NetApp building moat around ONTAP base

NetApp says flash and cloud integration enables it to build a moat around its core ONTAP business base, despite revenues becoming temporarily becalmed.  

Its third quarter revenues of $1.56bn were up just 2 per cent annually, missing Wall Street estimates. The company forecasts no annual growth at the mid-point of its next quarter’s revenue guidance: $1.64bn.

CEO George Kurian told analysts in NetApp’s Q3 fy19 earnings call that he is confident NetApp will see growth resuming in 2020 because it has a three-way growth strategy based on flash arrays, HCI and multi (private + public) cloud offerings.

He said that the customer “requirement for hybrid multi-cloud capabilities is creating three significant market transitions: disk to flash, traditional IT to private cloud, and on-premises infrastructure to hybrid clouds.” NetApp has and is responding to each of these transitions.

All-flash arrays

First the good news, NetApp is doing well in the fast-growing all-flash market, growing 19 per cent year-over-year to an annualised net revenue run rate of $2.4 billion. Kurian said: “Wit only 15 per cent of our installed base currently running all-flash arrays, the runway for this secular transition remains in the early innings.”

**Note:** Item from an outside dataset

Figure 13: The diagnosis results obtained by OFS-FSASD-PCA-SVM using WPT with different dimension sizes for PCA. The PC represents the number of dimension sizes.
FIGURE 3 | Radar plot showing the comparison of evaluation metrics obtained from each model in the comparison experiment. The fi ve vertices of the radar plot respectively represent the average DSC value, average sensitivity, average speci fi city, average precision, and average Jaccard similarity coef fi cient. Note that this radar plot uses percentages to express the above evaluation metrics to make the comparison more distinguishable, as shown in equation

He noted a” lot of weak large players in disk-based system that we will take share from; IBM, Hitachi, Fujitsu, Oracle, HPE, there’s a lot of them. And even Dell has a challenged mid-range portfolio and [high-end] portfolio. So, we feel good about our opportunities.”

Private cloud

Kurian stated: “The second major market transition we’re exploiting is the shift from traditional IT to private cloud. SolidFire and NetApp HCI are the building blocks for private cloud deployments, enabling customers to bring public cloud like experience and economics into their data centres.”

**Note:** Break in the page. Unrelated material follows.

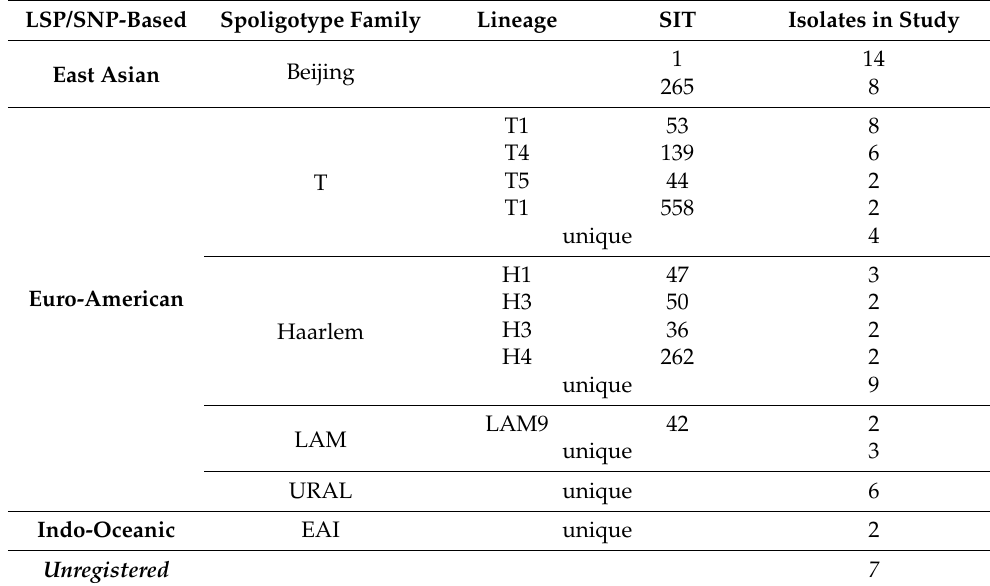
Table 5. Prevalence of the most common spoligotypes of resistant strains of Mycobacterium tuberculosis in Poland in 2020 (n =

Kurian was asked by a call analyst: ”Are you prepared at this point to provide kind of a [SolidFire stand-alone and HCI] run rate that you think is reasonable or a percentage of product revenue?” 

In the earnings call he declined a request by an analyst to name the [SolidFire stand-alone and HCI] run rate he thought “is reasonable or a percentage of product revenue?”

In response, he said the” momentum in our private cloud business that began in the October quarter [Q2] accelerated in Q3” and “We’ll tell you more as we head into fiscal ’20.” 

NetApp is late to the hyperconverged market and has a mountain to climb here. Dell EMC and Nutanix appear to have sewn it up with dominating market shares.

Hybrid or multi-cloud

Kurian said the shift from on-premises infrastructure to hybrid clouds is “the third key market transition that we are taking advantage of to expand our business.”

He claimed: “Only NetApp is building a comprehensive set of cloud data services available across multiple clouds,” and: “Our cloud data services annualised recurring revenue is approximately $33m, up 22 per cent from Q2.”

“Roughly two-thirds of early Cloud Volumes Service customers are new to NetApp,” which means they could be sold other NetApp offerings.

The CEO said: “We are seeing accelerating momentum with our private cloud solutions, and our public cloud solutions are positioned to deliver strong growth in FY ’20.” 

Isn’t this a little late?

“I would say we’re a bit behind where we expected to be in terms of the operational readiness of our service offerings with our cloud providers. We are, as we said, generally available with AWS. We are, you know, in controlled pilot production projects with both Azure and Google, and we expect them to be available imminently.”

New growth angles

Kurian believes: ”Our private and public cloud solutions enable us to reach new buyers. Our flash hybrid cloud infrastructure and AI solutions are serving as pillars of customers’ new architectures and we are seeing adoption of our cloud offerings as part of our customers’ foundation for moving applications and data to the cloud.”

Business might be lacklustre now because of worries in larger enterprises about tensions with China and the US public sector but, hopefully, these are short-term and will get resolved. Then NetApp will surge ahead.